**Your assignment**
Return an exact copy of the entries, skipping any picture you find.

Data extracts Start Marker

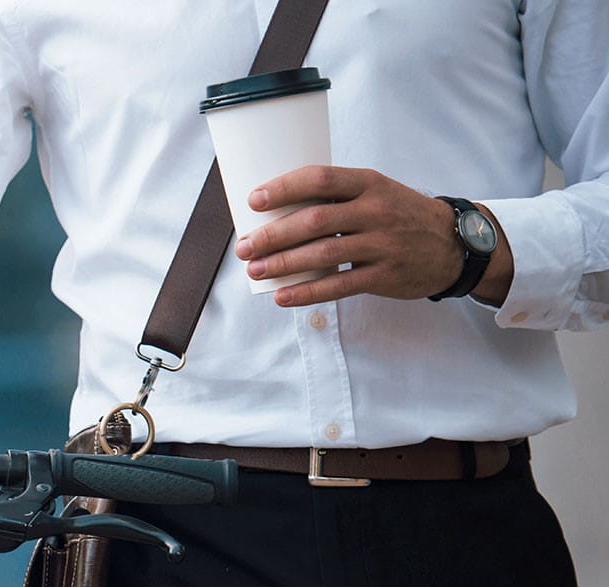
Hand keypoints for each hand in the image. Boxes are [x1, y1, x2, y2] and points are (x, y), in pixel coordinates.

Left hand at [235, 166, 514, 306]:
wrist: (454, 243)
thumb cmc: (399, 214)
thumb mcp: (376, 192)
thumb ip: (336, 197)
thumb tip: (275, 210)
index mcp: (369, 183)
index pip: (321, 178)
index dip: (284, 188)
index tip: (253, 201)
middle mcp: (376, 210)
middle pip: (314, 220)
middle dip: (273, 235)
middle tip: (243, 246)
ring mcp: (382, 244)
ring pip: (323, 253)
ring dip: (283, 264)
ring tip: (254, 270)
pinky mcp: (385, 275)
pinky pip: (339, 286)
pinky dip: (307, 292)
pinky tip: (282, 296)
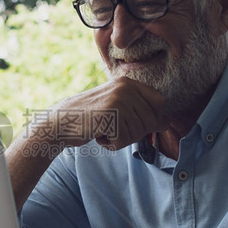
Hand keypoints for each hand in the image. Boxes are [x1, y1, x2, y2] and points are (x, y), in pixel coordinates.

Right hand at [34, 76, 167, 151]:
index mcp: (128, 82)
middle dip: (135, 133)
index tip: (136, 125)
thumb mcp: (118, 108)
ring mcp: (117, 100)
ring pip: (138, 132)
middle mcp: (125, 87)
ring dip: (122, 140)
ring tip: (104, 131)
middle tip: (115, 130)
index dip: (154, 118)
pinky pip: (123, 140)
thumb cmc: (90, 118)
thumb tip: (168, 123)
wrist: (60, 122)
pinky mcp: (109, 115)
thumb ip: (141, 112)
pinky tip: (99, 135)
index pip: (160, 102)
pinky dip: (112, 144)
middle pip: (152, 120)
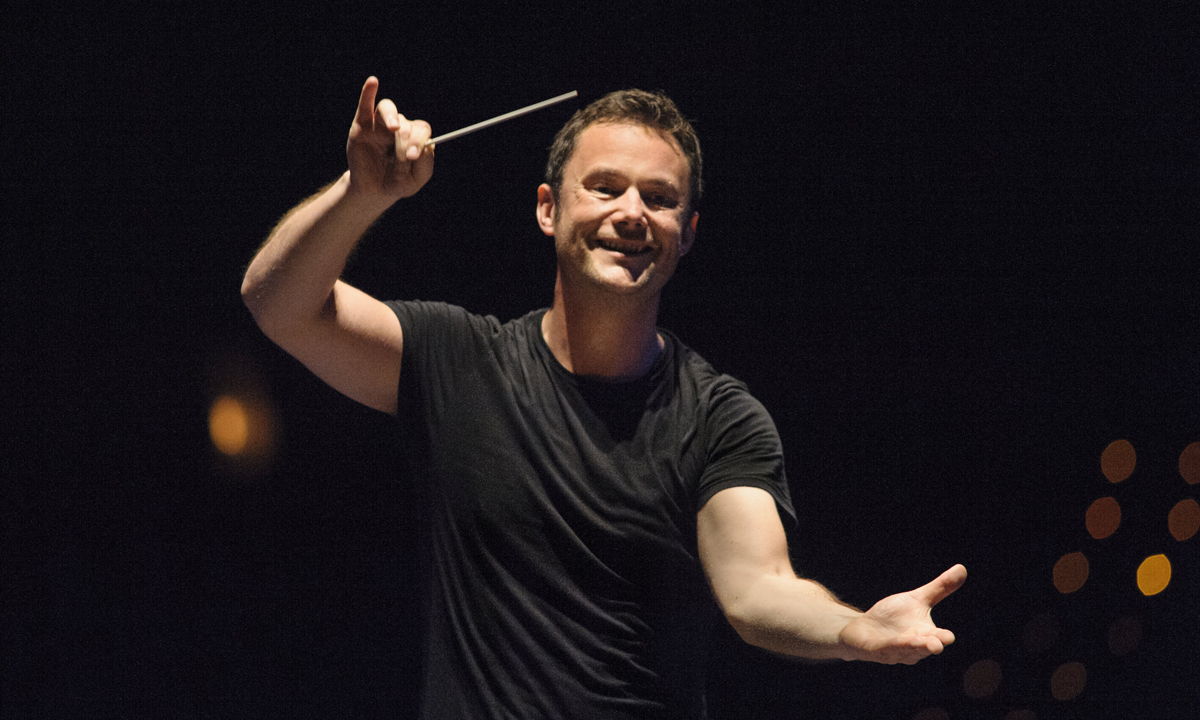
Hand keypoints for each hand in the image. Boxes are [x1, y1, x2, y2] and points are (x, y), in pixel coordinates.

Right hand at [345, 76, 434, 201]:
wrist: (373, 190)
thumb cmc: (397, 182)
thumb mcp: (416, 179)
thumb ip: (426, 164)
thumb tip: (426, 146)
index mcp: (415, 137)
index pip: (421, 130)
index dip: (419, 141)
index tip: (412, 156)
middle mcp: (400, 127)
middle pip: (406, 124)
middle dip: (406, 142)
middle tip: (405, 157)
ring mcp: (380, 125)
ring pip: (388, 109)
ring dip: (392, 116)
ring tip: (393, 128)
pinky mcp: (362, 125)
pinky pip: (365, 104)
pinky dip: (368, 92)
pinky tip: (373, 82)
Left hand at [838, 564, 966, 664]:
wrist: (864, 628)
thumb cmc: (893, 616)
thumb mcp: (917, 599)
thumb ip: (940, 588)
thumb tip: (962, 568)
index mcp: (925, 634)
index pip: (938, 637)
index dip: (942, 637)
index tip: (948, 637)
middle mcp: (913, 646)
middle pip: (924, 647)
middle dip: (930, 646)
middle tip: (937, 644)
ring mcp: (895, 651)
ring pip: (906, 650)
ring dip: (911, 647)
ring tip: (918, 642)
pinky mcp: (876, 650)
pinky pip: (885, 648)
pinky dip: (891, 645)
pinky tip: (894, 642)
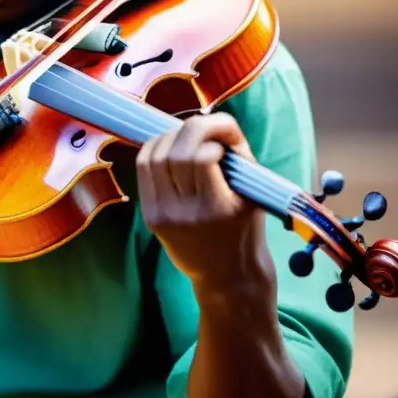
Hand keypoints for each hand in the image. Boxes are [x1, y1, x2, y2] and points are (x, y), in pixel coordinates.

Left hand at [136, 112, 269, 289]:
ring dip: (169, 137)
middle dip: (190, 130)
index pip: (202, 158)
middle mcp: (187, 213)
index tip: (222, 144)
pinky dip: (154, 150)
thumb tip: (215, 121)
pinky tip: (169, 148)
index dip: (212, 138)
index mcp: (219, 208)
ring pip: (154, 157)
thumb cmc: (245, 228)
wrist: (227, 276)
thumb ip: (238, 154)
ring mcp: (164, 215)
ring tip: (185, 137)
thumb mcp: (253, 192)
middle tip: (203, 130)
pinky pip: (143, 170)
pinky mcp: (150, 216)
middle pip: (176, 153)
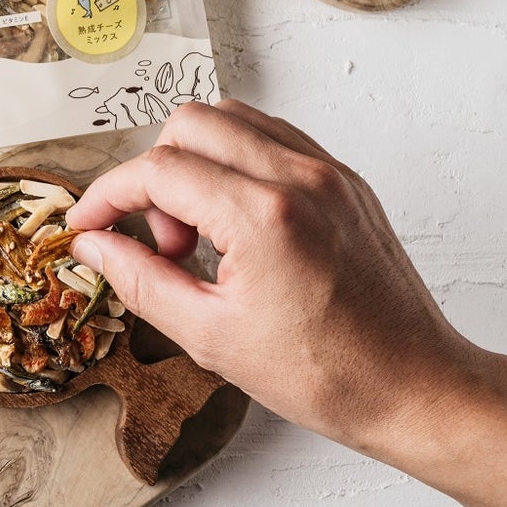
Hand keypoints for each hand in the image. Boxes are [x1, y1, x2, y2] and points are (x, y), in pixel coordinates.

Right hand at [65, 100, 473, 455]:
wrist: (416, 388)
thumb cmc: (326, 375)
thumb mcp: (210, 338)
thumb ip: (140, 280)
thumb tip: (93, 245)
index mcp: (263, 217)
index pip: (158, 171)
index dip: (109, 195)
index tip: (90, 225)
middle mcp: (299, 177)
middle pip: (190, 124)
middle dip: (155, 175)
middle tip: (165, 241)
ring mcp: (329, 173)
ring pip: (231, 119)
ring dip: (196, 162)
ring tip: (203, 232)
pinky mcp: (346, 180)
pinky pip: (272, 138)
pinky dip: (236, 164)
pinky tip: (236, 223)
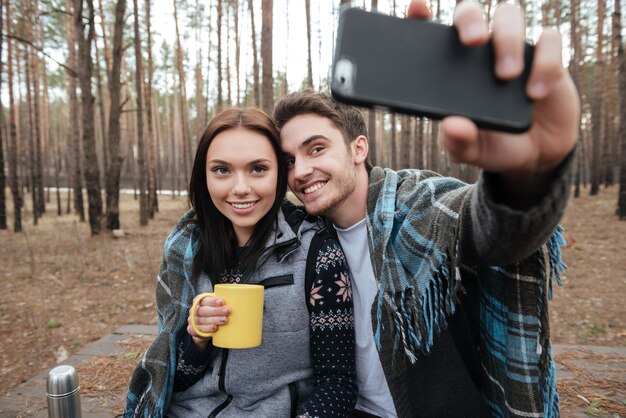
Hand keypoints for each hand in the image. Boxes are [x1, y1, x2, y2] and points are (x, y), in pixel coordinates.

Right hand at [187, 295, 229, 348]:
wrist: (204, 327)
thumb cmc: (214, 313)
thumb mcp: (218, 306)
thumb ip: (226, 302)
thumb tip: (246, 301)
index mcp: (200, 301)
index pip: (204, 299)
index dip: (212, 301)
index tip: (222, 302)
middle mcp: (194, 310)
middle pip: (203, 310)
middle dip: (216, 311)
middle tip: (227, 311)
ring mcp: (192, 320)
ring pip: (202, 320)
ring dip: (214, 320)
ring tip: (224, 320)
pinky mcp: (193, 330)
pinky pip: (198, 330)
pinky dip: (207, 329)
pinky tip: (215, 328)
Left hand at [407, 0, 579, 189]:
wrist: (536, 154)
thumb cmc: (493, 144)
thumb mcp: (471, 150)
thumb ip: (457, 141)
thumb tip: (451, 126)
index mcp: (452, 66)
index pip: (431, 32)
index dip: (421, 14)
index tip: (417, 8)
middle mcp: (480, 50)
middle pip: (470, 12)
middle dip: (470, 19)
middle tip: (474, 42)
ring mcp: (513, 48)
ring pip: (509, 15)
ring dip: (508, 41)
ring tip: (507, 76)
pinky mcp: (547, 55)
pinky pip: (549, 39)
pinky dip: (545, 61)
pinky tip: (535, 92)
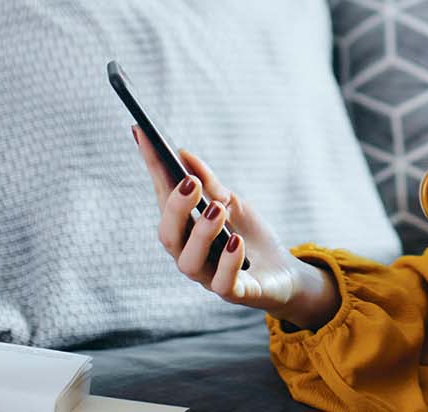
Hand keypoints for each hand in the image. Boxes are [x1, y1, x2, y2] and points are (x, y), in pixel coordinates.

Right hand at [133, 126, 338, 327]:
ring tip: (217, 209)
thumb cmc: (249, 236)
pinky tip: (236, 242)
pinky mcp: (235, 293)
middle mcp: (189, 254)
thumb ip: (210, 183)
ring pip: (189, 262)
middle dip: (176, 208)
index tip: (143, 133)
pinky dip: (228, 263)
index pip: (162, 197)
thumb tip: (183, 154)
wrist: (284, 272)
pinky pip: (224, 284)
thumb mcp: (232, 203)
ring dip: (201, 233)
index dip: (151, 167)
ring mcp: (209, 276)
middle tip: (191, 184)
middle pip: (168, 235)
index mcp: (185, 229)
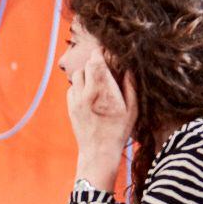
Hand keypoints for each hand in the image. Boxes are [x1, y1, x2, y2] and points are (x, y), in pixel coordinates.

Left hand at [68, 49, 136, 190]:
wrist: (98, 151)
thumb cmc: (119, 131)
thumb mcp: (132, 109)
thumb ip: (130, 86)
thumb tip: (129, 68)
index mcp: (103, 91)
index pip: (95, 62)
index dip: (99, 53)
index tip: (105, 52)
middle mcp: (86, 93)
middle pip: (85, 66)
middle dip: (94, 64)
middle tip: (104, 67)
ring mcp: (76, 101)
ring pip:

Data extracts End Marker

**Response for this exercise**
Hand keypoints for each hand in the image. Boxes are [x1, y1, x2, y2] and points are (x, y), in pixel coordinates.

Left hand at [235, 166, 514, 306]:
wrist: (454, 243)
thumb cmc: (399, 214)
thumb mcp: (376, 192)
thumb ip: (336, 197)
thumb tip: (275, 210)
index mcp: (369, 183)
index pip: (321, 178)
index dip: (284, 188)
index tip: (253, 201)
middle mcp: (376, 210)
middle pip: (314, 220)
middle dip: (273, 235)
middle tip: (243, 246)
ring mcp: (382, 244)
ring pip: (323, 253)
ring dip: (283, 264)
ring tip: (254, 270)
pinky mcp: (385, 275)
pinky pip: (339, 286)
pinky dip: (307, 292)
pinky tip: (282, 296)
Hand keypoints for each hand in the image. Boxes are [x1, y1, x2, y2] and points are (x, y), in pixel coordinates.

Right hand at [34, 76, 167, 151]:
index mcp: (128, 82)
middle dip: (135, 133)
index tip: (136, 125)
thumb mcp: (118, 108)
ring mcp: (117, 100)
ring pip: (138, 132)
middle mcp: (125, 87)
ring dip: (122, 140)
ring tip: (104, 131)
middle tip: (115, 130)
index dip: (154, 118)
pinky pip: (123, 140)
thumb cmc: (90, 118)
thumb tip: (168, 123)
wrist: (60, 122)
pinky mcp: (109, 115)
thumb ip: (141, 112)
pinky tip: (99, 135)
index pip: (160, 102)
pinky dip: (112, 144)
middle pip: (152, 120)
Hand keypoints for each hand in the image. Boxes are [x1, y1, x2, y2] and points are (x, y), in pixel coordinates.

Right hand at [345, 76, 434, 201]:
wrist: (373, 190)
thumb cmc: (397, 182)
thumb mcp: (416, 179)
thumb ip: (426, 164)
thumb tip: (426, 146)
index mcp: (415, 137)
index pip: (421, 130)
index dip: (419, 141)
index tip: (412, 156)
middle mcp: (400, 127)
middle pip: (406, 124)
middle dip: (406, 142)
middle tip: (405, 157)
ring mcp: (380, 125)
ring pip: (388, 109)
ring dip: (392, 116)
ring tip: (393, 128)
pinky mcp: (362, 125)
pinky pip: (365, 104)
pinky dip: (368, 92)
pinky tip: (373, 82)
Left hand at [838, 564, 966, 664]:
wrist: (864, 628)
thumb cmc: (893, 616)
thumb mcp: (917, 599)
thumb ip: (940, 588)
thumb tip: (962, 568)
index mcp: (925, 634)
index pip: (938, 637)
index dip: (942, 637)
index tip: (948, 637)
middle mcp: (913, 646)
middle pip: (924, 647)
middle dip: (930, 646)
middle tip: (937, 644)
ring mcp: (895, 651)
ring pip: (906, 650)
ring dip: (911, 647)
ring tip: (918, 642)
pinky mcp: (876, 650)
pinky pip: (885, 648)
pinky dip: (891, 645)
pinky tip: (894, 642)
Hand keypoints for each hand in the image. Boxes are [x1, y1, x2, y2] and points are (x, y), in pixel coordinates.

Left hand at [136, 112, 269, 289]:
ring dip: (169, 137)
middle dip: (190, 130)
index pip: (202, 158)
middle mcp: (187, 213)
index tip: (222, 144)
pinky dip: (154, 150)
thumb tip: (215, 121)
pinky tip: (169, 148)
index dip: (212, 138)
index mcp: (219, 208)
ring pip: (154, 157)
thumb cmc: (245, 228)
wrist: (227, 276)
thumb ip: (238, 154)
ring mcp: (164, 215)
ring tip: (185, 137)
thumb mcp: (253, 192)
middle tip: (203, 130)
pinky pip: (143, 170)
pinky mcp: (150, 216)
middle pip: (176, 153)
Hand keypoints for each hand in the image. Boxes are [x1, y1, x2, y2] and points are (x, y), in pixel coordinates.

Right hand at [65, 100, 473, 455]:
wrist: (416, 388)
thumb cmc: (326, 375)
thumb mcp: (210, 338)
thumb ip: (140, 280)
thumb tip: (93, 245)
index mcp: (263, 217)
index pip: (158, 171)
index dip: (109, 195)
index tip: (90, 225)
middle mcp: (299, 177)
middle pip: (190, 124)
middle dip: (155, 175)
middle tip: (165, 241)
ring mcp: (329, 173)
ring pip: (231, 119)
ring dip: (196, 162)
ring tip: (203, 232)
pinky mcp: (346, 180)
pinky pip: (272, 138)
pinky dip: (236, 164)
pinky tip: (236, 223)
Hand keypoints for each hand in the image. Boxes are [x1, y1, x2, y2] and points are (x, y), in pixel coordinates.

Right hand at [187, 295, 229, 348]:
wrist: (204, 327)
thumb cmc: (214, 313)
thumb mcp: (218, 306)
thumb ip: (226, 302)
thumb tip: (246, 301)
index mcp: (200, 301)
index pip: (204, 299)
index dip: (212, 301)
index tip: (222, 302)
middle mcp: (194, 310)
middle pip: (203, 310)
middle dip: (216, 311)
middle tip: (227, 311)
ring mcp: (192, 320)
ring pip: (202, 320)
ring dip: (214, 320)
ring tip: (224, 320)
pinky mcp: (193, 330)
pinky pip: (198, 330)
pinky dip: (207, 329)
pinky tip: (215, 328)
Left hand at [407, 0, 579, 189]:
wrist: (536, 154)
thumb cmc: (493, 144)
thumb mcp: (471, 150)
thumb ip: (457, 141)
thumb tip: (451, 126)
index mcp: (452, 66)
index pip: (431, 32)
index dip: (421, 14)
index tip: (417, 8)
middle mcp: (480, 50)
middle pip: (470, 12)
middle dip: (470, 19)
middle tip: (474, 42)
ring mcp: (513, 48)
ring pip: (509, 15)
ring dip: (508, 41)
ring tip: (507, 76)
pinky mcp: (547, 55)
pinky pip: (549, 39)
pinky dip: (545, 61)
pinky tip: (535, 92)
Hand keypoints for each hand in the image. Boxes are [x1, y1, x2, y2] and points are (x, y), in pixel coordinates.

Right hand at [133, 126, 338, 327]:
ring tip: (217, 209)
thumb cmc: (249, 236)
pinky tip: (236, 242)
pinky mcp: (235, 293)
middle mcp: (189, 254)
thumb ip: (210, 183)
ring pip: (189, 262)
middle dip: (176, 208)
index tip: (143, 133)
pinky dip: (228, 263)
index pip: (162, 197)
thumb tip: (183, 154)
wrist: (284, 272)
pinky pip: (224, 284)
thumb mcp: (232, 203)
ring dip: (201, 233)
index dip: (151, 167)
ring mcp: (209, 276)
middle tip: (191, 184)
middle pip: (168, 235)
index mcp: (185, 229)
Hand keypoints for each hand in the image. Boxes are [x1, y1, x2, y2] and points are (x, y), in pixel coordinates.

Left hand at [68, 49, 136, 190]:
wrist: (98, 151)
thumb cmc: (119, 131)
thumb mcp: (132, 109)
thumb ip: (130, 86)
thumb tip: (129, 68)
index mcp: (103, 91)
index pip: (95, 62)
index dip: (99, 53)
index tip: (105, 52)
middle mcp: (86, 93)
middle pip: (85, 66)
middle dip: (94, 64)
middle tip: (104, 67)
ring mcp: (76, 101)
ring pip:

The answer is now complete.